Le « Projet Manhattan » de l’intelligence artificielle
Aujourd’hui, ces efforts convergent vers ce que les documents officiels décrivent comme un projet de l’envergure du Projet Manhattan (qui avait mené à la création de la bombe atomique). Sous l’égide de la Genesis Mission et du Département de l’Énergie, une nationalisation de fait des entreprises d’IA est en cours.
Cette initiative vise à fusionner les capacités des laboratoires nationaux et des géants de la technologie (comme IBM et OpenAI) pour créer un système d’IA unifié et surpuissant. Un détail révélateur souligne la nature de ce projet : l’entreprise Anthropic a été exclue de cette coalition. La raison officielle évoquée serait son positionnement « woke », mais la réalité serait liée à son refus d’abandonner ses garde-fous éthiques concernant le développement de drones tueurs autonomes.
Pax Silica et l’Iran : la guerre pour les terres rares
Pour alimenter cette superintelligence, des ressources matérielles colossales sont nécessaires, en particulier des terres rares et des minéraux critiques. C’est ici que la technologie rejoint la géopolitique mondiale. Les États-Unis ont mis en place l’accord Pax Silica, ralliant des pays comme l’Australie, l’Inde, le Japon, les Émirats Arabes Unis et le Qatar, afin de sécuriser les chaînes d’approvisionnement mondiales au profit de l’infrastructure IA américaine, dans une course effrénée contre la Chine.
« L’économie de la chaîne d’approvisionnement telle que nous la connaissons va disparaître. Ce qui se met en place ressemble à ce que l’on observe dans les gouvernements totalitaires : une fusion entre l’armée, le gouvernement et les entreprises technologiques. »
Cette soif de ressources éclaire sous un jour nouveau les récents conflits internationaux. La découverte de vastes gisements de terres rares en Iran entre 2024 et 2025 explique en grande partie l’intensification des frappes militaires et des tensions dans la région. De la même manière, les tentatives de changement de régime au Venezuela ou les acquisitions forcées de mines de lithium sur le sol américain obéissent à cette même logique : s’accaparer les minéraux critiques par tous les moyens nécessaires.
Un réseau d’influence tentaculaire
Derrière cette restructuration mondiale, on retrouve un petit groupe d’individus ultra-connectés, souvent issus de la « Mafia PayPal ». Des figures comme David Sacks (nommé « Tsar de l’IA »), Jacob Helberg (architecte de la politique économique face à la Chine et de la vente forcée de TikTok), ou encore Peter Thiel (fondateur de Palantir), naviguent constamment entre les fonds d’investissement de la Silicon Valley et les plus hautes sphères de l’État.

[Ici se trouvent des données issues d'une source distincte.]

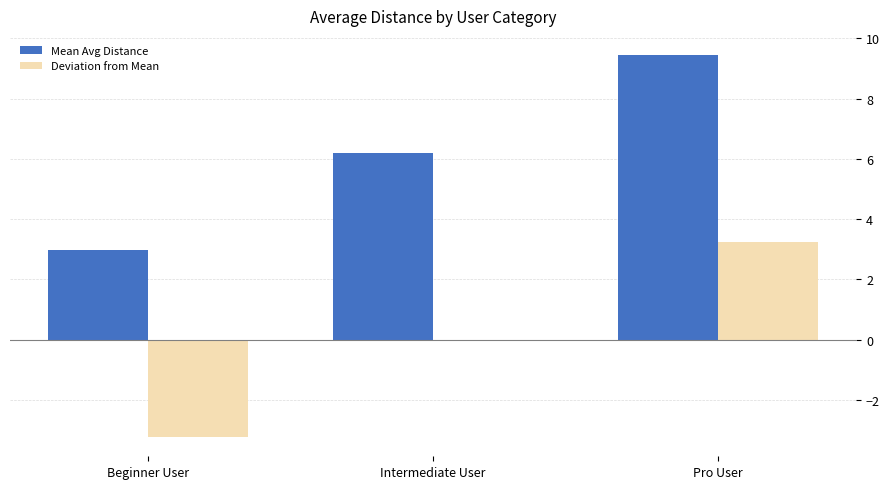

What is the maximum value shown in the chart?

9.4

Le DOGE, aujourd’hui officiellement démantelé, n’était qu’une phase de test de 180 jours. Ses opérations ont depuis été transférées vers d’autres entités, comme le National Design Studio, discrètement transformé en hub de développement technologique. L’objectif final semble clair : instaurer un nouvel ordre mondial où les frontières entre les entreprises privées, l’armée et le gouvernement s’effacent au profit d’une intelligence artificielle toute-puissante.